Exercise description: Copy out the part of the material that opens with the line containing "What is the" and closes with the line containing "16 V, 14 V, 12 V, 10 V, 8 V, 6 V", keeping it word for word.
=== Data ===
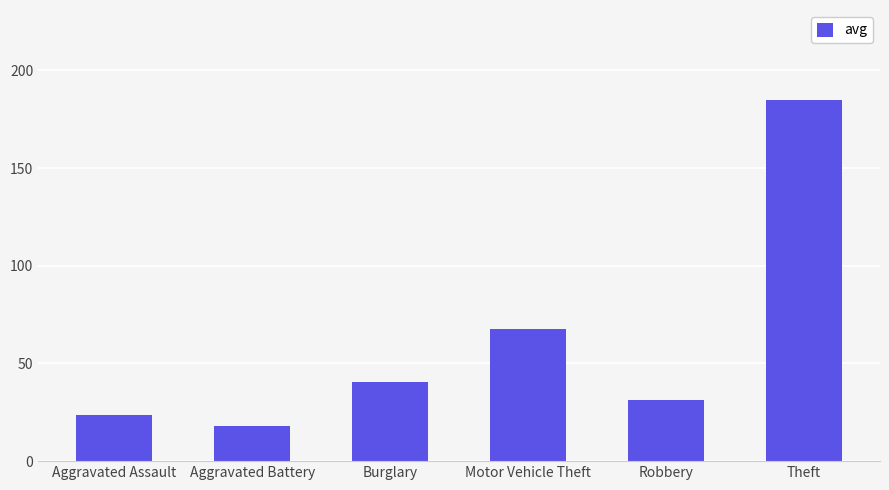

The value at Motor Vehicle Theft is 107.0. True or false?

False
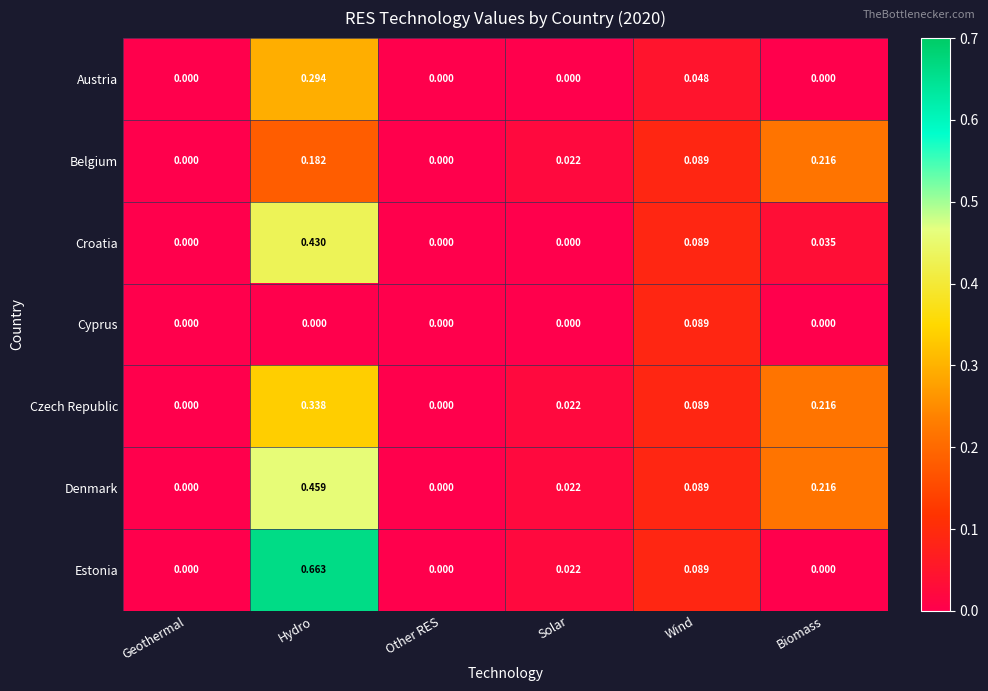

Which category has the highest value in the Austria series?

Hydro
===
=== Data ===
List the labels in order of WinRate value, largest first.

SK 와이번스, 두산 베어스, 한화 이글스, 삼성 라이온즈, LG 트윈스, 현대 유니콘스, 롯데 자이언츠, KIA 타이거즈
===
=== Data ===
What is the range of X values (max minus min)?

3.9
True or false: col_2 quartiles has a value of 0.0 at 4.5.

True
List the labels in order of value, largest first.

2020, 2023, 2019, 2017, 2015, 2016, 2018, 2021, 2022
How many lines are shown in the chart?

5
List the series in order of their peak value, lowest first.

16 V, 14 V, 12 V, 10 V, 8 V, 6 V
===
Problem solution:
What is the range of X values (max minus min)?

3.9
True or false: col_2 quartiles has a value of 0.0 at 4.5.

True
List the labels in order of value, largest first.

2020, 2023, 2019, 2017, 2015, 2016, 2018, 2021, 2022
How many lines are shown in the chart?

5
List the series in order of their peak value, lowest first.

16 V, 14 V, 12 V, 10 V, 8 V, 6 V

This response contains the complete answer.